Last year, researchers at Google applied the “cocktail party effect” observed by human beings to machines. For instance, in a party, there are so many voices, but we only listen to the person we like by focusing our mind on that face.

We all know the idea of speech separation is not new. Few years ago, work on speech-separation and audio-visual signal processing was already accomplished by researchers using neural network model. But there were some limitations in these models such as they are speaker-dependent where a dedicated model must be trained for each speaker separately which limit their applicability. To overcome this speaker-dependency, last year, the researchers at Google came up with this new deep-net based model to address the problem of speaker-independent AV speech separation.

The Audio-Visual Speech Separation Model

The interesting fact about the research is that the focus of the researchers was not only on the speech but also on the visual cues, for instance, the subject’s lip movements including other facial movements that results to what he/she is saying. The visual cues are used to focus the audio on a particular subject who is speaking, thus improving the quality of speech separation.

A collection of 100,000 high-quality videos of lectures, how-to videos and TED-talks have been collected from YouTube to generate training examples. These videos help in extracting clean speech without any extra sound like music, audience running in the background. This clean data known as AVSpeech is then used to generate a training set of “synthetic cocktail parties” by mixing face videos and their corresponding speech from separate video sources along with non-speech background noise from Google’s AudioSet.

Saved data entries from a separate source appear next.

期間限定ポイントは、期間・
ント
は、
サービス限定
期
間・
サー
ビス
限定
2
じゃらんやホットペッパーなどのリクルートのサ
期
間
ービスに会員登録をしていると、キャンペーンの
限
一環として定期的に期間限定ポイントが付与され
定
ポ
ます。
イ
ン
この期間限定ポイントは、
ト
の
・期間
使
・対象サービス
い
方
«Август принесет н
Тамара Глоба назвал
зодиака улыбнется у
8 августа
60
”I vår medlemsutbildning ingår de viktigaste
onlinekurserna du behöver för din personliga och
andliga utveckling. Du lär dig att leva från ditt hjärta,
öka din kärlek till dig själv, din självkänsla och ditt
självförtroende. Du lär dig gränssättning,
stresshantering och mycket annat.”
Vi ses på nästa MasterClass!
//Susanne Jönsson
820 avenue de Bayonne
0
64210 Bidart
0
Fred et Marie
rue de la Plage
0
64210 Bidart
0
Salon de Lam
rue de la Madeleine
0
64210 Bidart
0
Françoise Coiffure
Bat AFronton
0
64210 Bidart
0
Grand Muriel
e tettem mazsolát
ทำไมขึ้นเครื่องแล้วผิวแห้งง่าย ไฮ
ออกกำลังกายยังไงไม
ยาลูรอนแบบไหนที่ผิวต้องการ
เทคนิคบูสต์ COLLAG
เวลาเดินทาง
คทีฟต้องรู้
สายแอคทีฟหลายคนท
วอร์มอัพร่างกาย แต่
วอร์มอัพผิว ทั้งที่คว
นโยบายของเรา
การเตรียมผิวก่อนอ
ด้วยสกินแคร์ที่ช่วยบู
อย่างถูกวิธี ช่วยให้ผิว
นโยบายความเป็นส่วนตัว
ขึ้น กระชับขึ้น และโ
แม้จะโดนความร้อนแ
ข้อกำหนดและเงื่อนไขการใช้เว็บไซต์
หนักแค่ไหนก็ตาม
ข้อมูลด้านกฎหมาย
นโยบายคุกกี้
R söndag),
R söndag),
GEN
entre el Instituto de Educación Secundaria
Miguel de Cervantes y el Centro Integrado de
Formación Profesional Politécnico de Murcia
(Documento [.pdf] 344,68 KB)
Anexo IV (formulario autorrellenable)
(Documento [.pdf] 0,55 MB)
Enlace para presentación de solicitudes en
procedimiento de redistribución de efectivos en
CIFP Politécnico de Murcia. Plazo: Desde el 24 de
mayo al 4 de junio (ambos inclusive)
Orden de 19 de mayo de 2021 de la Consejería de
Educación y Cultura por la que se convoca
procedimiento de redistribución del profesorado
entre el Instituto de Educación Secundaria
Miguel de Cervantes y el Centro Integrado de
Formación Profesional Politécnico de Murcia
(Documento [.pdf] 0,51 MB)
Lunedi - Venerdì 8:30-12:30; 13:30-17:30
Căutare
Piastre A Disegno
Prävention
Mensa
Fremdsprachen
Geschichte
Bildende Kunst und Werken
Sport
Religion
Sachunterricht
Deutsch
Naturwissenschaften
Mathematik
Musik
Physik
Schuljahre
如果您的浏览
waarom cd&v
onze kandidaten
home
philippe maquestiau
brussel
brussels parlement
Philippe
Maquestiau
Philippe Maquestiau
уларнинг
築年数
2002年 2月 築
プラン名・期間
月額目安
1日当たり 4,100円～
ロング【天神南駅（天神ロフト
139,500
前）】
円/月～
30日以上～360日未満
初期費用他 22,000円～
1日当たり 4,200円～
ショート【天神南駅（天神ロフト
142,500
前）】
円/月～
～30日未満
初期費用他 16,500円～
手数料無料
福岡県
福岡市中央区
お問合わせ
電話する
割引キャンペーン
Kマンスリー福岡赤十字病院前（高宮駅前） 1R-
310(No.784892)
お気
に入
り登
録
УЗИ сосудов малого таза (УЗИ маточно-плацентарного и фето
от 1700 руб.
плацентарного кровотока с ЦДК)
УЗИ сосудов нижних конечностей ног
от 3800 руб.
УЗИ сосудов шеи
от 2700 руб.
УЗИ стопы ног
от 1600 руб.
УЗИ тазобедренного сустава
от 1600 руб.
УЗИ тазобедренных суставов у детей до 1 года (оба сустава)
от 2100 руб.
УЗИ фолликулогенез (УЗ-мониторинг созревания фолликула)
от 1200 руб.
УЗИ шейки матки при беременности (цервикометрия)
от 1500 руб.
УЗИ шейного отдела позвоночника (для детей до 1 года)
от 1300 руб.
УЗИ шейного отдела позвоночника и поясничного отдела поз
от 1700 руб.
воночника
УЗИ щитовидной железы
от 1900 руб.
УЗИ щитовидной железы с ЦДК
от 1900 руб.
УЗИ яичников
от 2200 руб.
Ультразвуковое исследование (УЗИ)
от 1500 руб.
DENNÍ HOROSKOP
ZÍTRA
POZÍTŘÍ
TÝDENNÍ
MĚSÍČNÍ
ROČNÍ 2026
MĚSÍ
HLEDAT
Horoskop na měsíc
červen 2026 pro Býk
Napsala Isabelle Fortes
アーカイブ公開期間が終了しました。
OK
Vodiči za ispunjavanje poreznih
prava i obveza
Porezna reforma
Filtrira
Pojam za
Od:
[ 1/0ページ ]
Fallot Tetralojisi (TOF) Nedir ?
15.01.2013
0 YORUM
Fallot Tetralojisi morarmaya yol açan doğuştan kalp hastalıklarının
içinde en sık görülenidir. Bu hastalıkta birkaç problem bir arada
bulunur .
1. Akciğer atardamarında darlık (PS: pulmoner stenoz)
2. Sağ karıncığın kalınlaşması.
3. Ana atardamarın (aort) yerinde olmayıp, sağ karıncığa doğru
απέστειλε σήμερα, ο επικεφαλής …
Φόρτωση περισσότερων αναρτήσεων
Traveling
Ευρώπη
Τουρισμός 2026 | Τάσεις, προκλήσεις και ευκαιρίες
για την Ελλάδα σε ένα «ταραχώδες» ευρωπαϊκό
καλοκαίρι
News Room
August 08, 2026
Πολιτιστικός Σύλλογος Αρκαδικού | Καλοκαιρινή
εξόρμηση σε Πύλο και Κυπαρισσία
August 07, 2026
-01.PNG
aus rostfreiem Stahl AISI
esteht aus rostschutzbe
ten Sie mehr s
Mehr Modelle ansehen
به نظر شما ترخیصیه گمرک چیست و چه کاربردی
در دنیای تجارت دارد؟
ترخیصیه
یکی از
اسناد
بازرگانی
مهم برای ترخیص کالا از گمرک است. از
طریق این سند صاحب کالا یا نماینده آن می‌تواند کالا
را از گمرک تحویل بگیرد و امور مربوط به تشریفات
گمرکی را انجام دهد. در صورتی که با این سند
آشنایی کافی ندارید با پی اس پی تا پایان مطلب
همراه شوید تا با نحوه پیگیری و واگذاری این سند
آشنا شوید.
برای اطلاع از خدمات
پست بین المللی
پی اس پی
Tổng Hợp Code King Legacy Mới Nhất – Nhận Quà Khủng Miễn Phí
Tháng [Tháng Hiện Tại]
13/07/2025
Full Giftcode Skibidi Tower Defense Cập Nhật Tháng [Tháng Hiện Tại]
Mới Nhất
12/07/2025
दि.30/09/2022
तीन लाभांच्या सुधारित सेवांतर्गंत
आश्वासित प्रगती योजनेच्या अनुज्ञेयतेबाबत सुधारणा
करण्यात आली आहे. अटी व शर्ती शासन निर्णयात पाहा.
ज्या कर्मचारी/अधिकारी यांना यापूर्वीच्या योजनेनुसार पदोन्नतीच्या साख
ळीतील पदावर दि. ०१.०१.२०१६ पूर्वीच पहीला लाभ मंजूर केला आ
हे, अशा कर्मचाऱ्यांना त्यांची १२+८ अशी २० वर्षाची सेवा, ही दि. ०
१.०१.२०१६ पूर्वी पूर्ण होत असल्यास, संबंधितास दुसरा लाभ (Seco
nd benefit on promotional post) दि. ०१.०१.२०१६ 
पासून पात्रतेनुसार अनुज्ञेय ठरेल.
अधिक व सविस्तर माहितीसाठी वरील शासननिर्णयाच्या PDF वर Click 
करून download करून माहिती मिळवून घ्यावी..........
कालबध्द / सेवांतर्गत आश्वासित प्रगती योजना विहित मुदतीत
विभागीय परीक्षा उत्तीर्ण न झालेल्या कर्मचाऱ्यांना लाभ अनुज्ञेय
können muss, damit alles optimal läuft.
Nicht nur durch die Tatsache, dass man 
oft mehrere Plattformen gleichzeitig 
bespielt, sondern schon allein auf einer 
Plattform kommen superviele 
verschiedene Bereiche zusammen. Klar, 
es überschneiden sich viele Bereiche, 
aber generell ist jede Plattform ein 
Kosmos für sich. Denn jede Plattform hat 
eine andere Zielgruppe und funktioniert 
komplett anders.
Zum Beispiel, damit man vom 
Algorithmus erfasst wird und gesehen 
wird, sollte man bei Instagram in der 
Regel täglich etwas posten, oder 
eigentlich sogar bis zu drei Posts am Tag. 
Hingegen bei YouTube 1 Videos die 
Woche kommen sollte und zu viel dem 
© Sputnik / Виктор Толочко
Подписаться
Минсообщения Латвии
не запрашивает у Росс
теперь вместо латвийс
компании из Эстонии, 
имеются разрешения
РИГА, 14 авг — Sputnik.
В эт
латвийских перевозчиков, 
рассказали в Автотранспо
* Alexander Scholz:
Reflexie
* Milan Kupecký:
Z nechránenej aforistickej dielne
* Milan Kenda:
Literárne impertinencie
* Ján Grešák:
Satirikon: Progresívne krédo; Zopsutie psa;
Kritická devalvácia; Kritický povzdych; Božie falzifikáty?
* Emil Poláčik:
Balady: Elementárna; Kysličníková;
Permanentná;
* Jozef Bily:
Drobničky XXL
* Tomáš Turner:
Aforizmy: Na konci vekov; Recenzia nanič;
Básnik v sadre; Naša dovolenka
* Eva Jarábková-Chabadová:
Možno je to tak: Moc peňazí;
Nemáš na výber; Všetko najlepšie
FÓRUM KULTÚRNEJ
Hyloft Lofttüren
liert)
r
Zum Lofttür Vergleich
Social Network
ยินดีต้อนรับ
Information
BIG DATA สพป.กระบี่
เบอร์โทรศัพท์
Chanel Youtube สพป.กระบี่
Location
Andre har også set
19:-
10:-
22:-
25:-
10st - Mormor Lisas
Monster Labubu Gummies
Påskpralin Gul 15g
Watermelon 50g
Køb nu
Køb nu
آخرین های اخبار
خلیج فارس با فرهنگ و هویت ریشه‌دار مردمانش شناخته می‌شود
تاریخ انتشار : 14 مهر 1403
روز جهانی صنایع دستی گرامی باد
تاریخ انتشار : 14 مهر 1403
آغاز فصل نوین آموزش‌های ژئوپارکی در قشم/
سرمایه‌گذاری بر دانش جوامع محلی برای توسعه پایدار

Researchers developed a multi-stream convolution neural network-based model by using this data in order to split the synthetic cocktail mixture into separate audio streams for each individual speaker in the video.

The Model Architecture

The input for this network were visual features extracted from the face thumbnails of detected speakers in each frame. For training the model, the network learns to separate the visual as well as the auditory signals. After separating, it fuses them together to build a joint audio-visual representation which helps the network to learn to output a time-frequency mask for each speaker. These output masks are multiplied by the noisy input spectrogram which describes the time-frequency relationships of clean speech to background inference.

Use Cases

There are multiple instances where the CNN model has been implied such as given below

• Video conferencing (Click here to watch the video)
• Sports debate (Click here to watch the video)
• Noisy Cafeteria (Click here to watch the video)

Advantages

This method for isolating single speech in a noisy environment helps in various ways such as

• Speech enhancement and recognition in videos
• Enhancement in video conferencing
• Improving hearing aids
• Speech separation in the wild where there are multiple people speaking, or undisputed video, etc.